The FTIR spectra of C. tomentosum extract (Figure 1a) showed absorption bands at 1100–930 cm−1, which are normally present in seaweed polysaccharide standards and can represent both C-C and C-O pyranoid ring stretching and C-O-C glycosidic bond stretching [28]. The presence of proteins in the SE could be explained by the above-mentioned bonds, typically present in protein spectra [34]. As seen in Table 1, SE had 2% protein. SE showed a strong transmission band at 1630 cm−1, related to the stretching vibration of the (NH) C=O group—a group also observed in extracts of Codium capitatum, a seaweed from the same genus of C. tomentosum [34]. In these spectra, it is also possible to observe a broad band at 3357 cm−1 that could be related to the presence of polysaccharides in SE. The possible presence of the sulphated polysaccharide fucoidan in the SE could be associated to the sulphate (SO4) and methyl (CH3) group bands signals observed at 1414 cm−1 and 1360 cm−1, respectively [35,36]. The use of fucoidan as a nutraceutical and food supplement is under study, and therefore the presence of this polysaccharide in C. tomentosum extract can be an advantage—mostly due to its antioxidant and antibacterial properties [35].

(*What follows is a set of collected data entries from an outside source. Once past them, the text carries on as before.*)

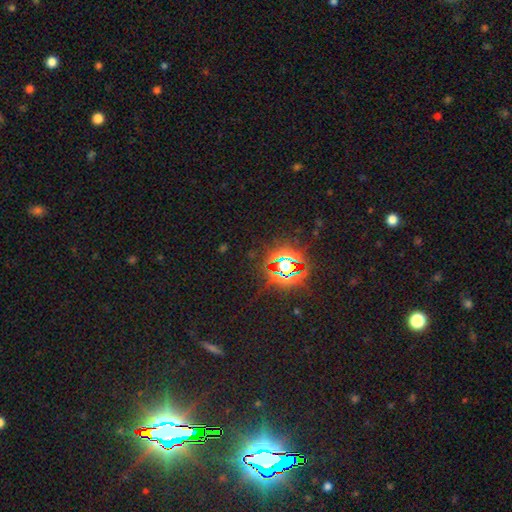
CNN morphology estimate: Smooth or featured: star or artifact — 83% (smooth — 10%)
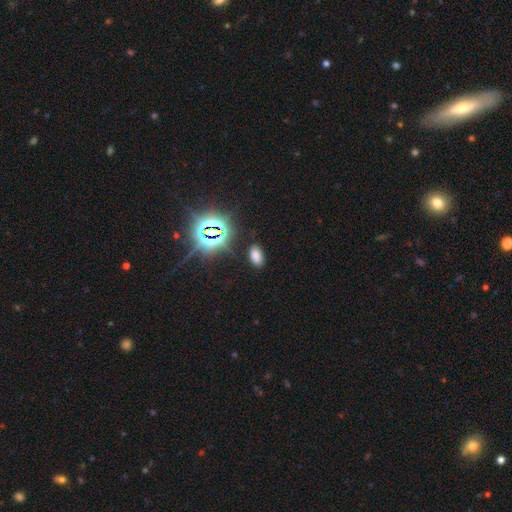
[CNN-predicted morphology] smooth-or-featured: smooth: 64% | star or artifact: 29% | featured or disk: 6%
  how-rounded: in between: 93% | round: 5% | cigar-shaped: 2%
  merging: none: 85% | minor disturbance: 10% | major disturbance: 3% | merger: 2%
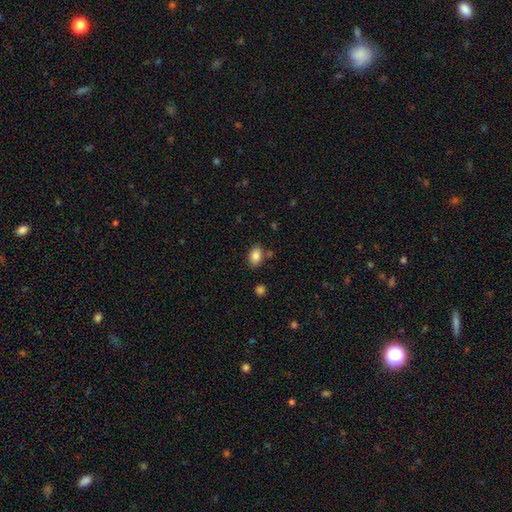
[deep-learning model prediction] smooth-or-featured: smooth: 87% | star or artifact: 8% | featured or disk: 5%
  how-rounded: in between: 85% | round: 14% | cigar-shaped: 1%
  merging: none: 78% | minor disturbance: 13% | merger: 6% | major disturbance: 3%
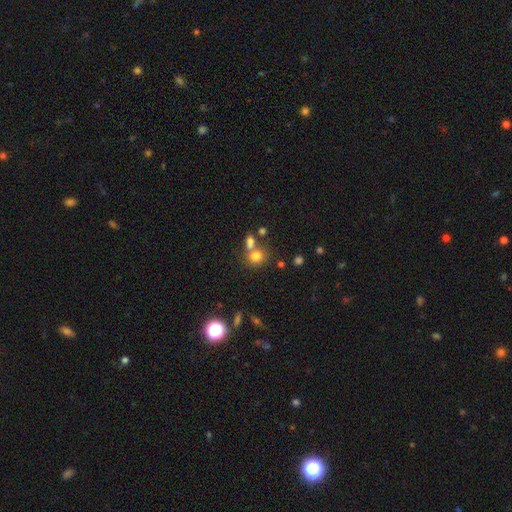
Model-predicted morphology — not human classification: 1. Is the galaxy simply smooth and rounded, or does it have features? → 76% smooth, 15% star or artifact, 10% featured or disk.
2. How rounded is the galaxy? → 69% round, 30% in between, 1% cigar-shaped.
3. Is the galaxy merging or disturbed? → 50% none, 35% merger, 10% minor disturbance, 5% major disturbance.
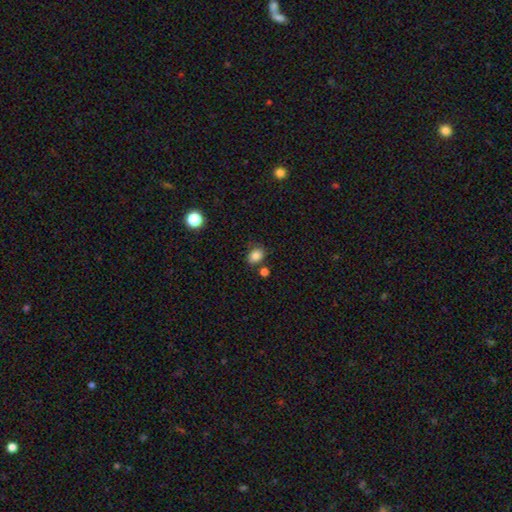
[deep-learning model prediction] Smooth or featured? Predicted: smooth (p=0.83). How rounded? Predicted: in between (p=0.63). Merging? Predicted: none (p=0.74).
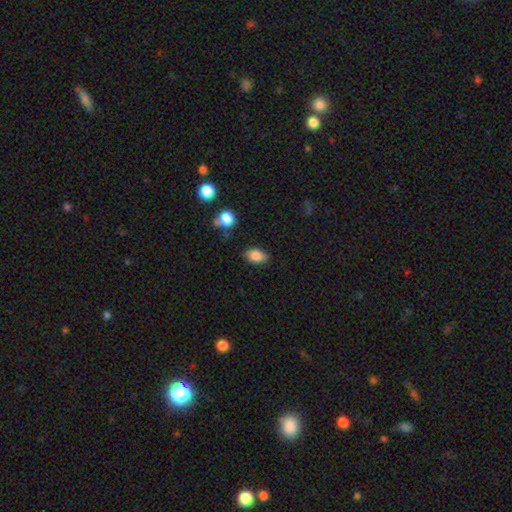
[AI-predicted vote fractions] A smooth galaxy with no disk features (85%) that is in between round and cigar-shaped (87%). Merging: none (81%).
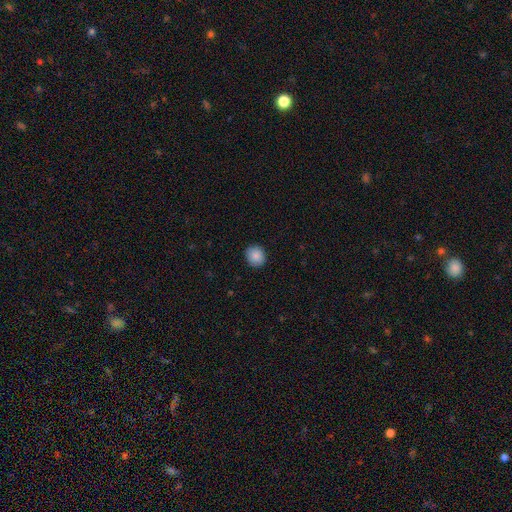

The alginate film exhibited four outstanding bands corresponding to a COO- (asymmetric) stretching at 1603 cm−1, a COO- (symmetric) stretching band at 1407 cm−1, and a C-O-C stretching band at 1025 cm−1 (Figure 1b) [8,37] and the presence of bands at 817 cm−1 on the alginate films spectra, which indicates the presence of mannuronic acid [37].

A broad band at 3273 cm−1 representing hydroxyl groups (HO-) was also observed. The -CH vibration band occurs at 2928 cm−1, which can be overlapped with the COO- vibration bands [8,38]. No significant differences were observed between the FTIR spectra of alginate film with and without seaweed extract in terms of wavenumber absorbance (Figure 1c). A slight reduction of the bands size in the former bands was observed with SE incorporation. In both spectra, it was possible to identify the vibration bands from COO, CH, C-O, OH, and C-O-C groups.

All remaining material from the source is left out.